From an enterprise view, the whole thing has been figured out and proven over and over until you wonder how anyone could not understand.  Many of you probably believe in a tale about a guy in ancient Israel who fed multitudes from a few fishes and loaves.  While I, personally, have no doubt whatever that this did not happen, I have no problem if some of you choose to believe it.  What I do know for sure is that it is not the sort of thing that happens often, and that there are NO people alive on this earth who have ever seen such a thing.  Yet we all have seen, and most of us participated in, a free economy.

My friends, free, rational people practicing laissez-faire capitalism can do, before your very eyes, what the gods are rumored to do only in mythology.  It works.  End of story.  Why any people would try any other method of providing for the needs of mankind is a greater mystery to me than the origin of the universe.

Yet, many of you don’t believe this simple truth.  Indeed, a lot of you have probably been convinced that laissez-faire capitalism is what caused the current crisis.  For sure there are many who would have you think that way.  I ask you, stop and think… who are the people telling you such?  Could it be the very ones that will do anything, literally anything, to get and keep power over you?  Please read the previous 2 sentences several more times before proceeding.

Is laissez-faire capitalism perfect?  NO!  What is?  Is it better than any, I mean, any, other economic system in the history of mankind?  YES!  What more do you need to know?

There is a side of laissez-faire capitalism that many of those who would enslave you will bring up again and again: it is harsh, it is unthinking, it lacks compassion, worst of all, it is unfair. Lets examine these claims:

  • It is harsh.  Totally true.  Those who don’t produce (and those who depend on them) do without, except for the willing generousity of others, or the unwilling confiscation and redistribution of the products of others.  And, I know that there will always be those few who will choose to be dependent slaves rather than free, productive humans.  What to do with them is the topic of another rant – but, I confess it is a real problem.  What happens when you put your hand in a fire is harsh.  What happens when you step in front of a train is harsh.  These things are called “reality”.
  • It is unthinking, it lacks compassion.  Of course!  It is a system, not a living creature!
  • It is unfair.  Of all the claims made against laissez-faire capitalism, this one bothers me most. Practiced without government interference, it is the fairest system ever conceived because it requires and promotes FREE participants.  Do we not all crave freedom more that anything other than life itself?  For sure, not everyone will produce, and be rewarded, at the same rate.  But, how is this unfair?  Is having the government, using its right of force to confiscate your products to give away to others somehow fair?  If so, someone please explain it to this ignorant fool.
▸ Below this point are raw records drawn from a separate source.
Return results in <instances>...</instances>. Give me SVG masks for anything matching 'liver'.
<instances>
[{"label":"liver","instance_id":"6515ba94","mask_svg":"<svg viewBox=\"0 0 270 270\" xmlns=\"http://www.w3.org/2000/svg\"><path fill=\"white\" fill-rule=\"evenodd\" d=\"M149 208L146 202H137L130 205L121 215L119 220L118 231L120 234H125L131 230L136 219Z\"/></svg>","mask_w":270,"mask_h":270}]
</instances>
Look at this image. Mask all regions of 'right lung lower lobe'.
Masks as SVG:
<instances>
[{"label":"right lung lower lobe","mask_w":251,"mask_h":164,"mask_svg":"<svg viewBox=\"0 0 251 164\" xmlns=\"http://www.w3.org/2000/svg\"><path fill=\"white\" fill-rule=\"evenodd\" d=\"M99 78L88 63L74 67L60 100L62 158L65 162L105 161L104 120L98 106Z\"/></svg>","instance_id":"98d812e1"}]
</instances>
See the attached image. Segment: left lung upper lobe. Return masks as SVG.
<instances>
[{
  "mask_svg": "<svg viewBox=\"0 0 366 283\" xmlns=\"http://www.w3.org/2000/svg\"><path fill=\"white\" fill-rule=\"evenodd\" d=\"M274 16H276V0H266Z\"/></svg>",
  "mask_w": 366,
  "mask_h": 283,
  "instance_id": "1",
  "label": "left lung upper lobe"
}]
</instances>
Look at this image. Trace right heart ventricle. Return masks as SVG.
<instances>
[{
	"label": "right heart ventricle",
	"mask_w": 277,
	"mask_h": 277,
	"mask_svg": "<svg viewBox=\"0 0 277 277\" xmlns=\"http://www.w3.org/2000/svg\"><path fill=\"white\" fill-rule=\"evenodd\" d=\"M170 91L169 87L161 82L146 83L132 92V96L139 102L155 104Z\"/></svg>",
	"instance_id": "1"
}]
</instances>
So, there you have it.  A simple answer to government, a simple answer to the economy.  And, they both require nothing more than free, rational people who are willing to produce value.  That is all.

Please note that I did not ask for a $500 Billion giveaway for this information.  Freedom, and the means to ensure it, belongs to us all.  If only we will demand what is ours!

If I managed to insult your religious beliefs: I’m sorry but I would otherwise be lying to you.  More to come on that subject because there really is a relationship to the current crisis.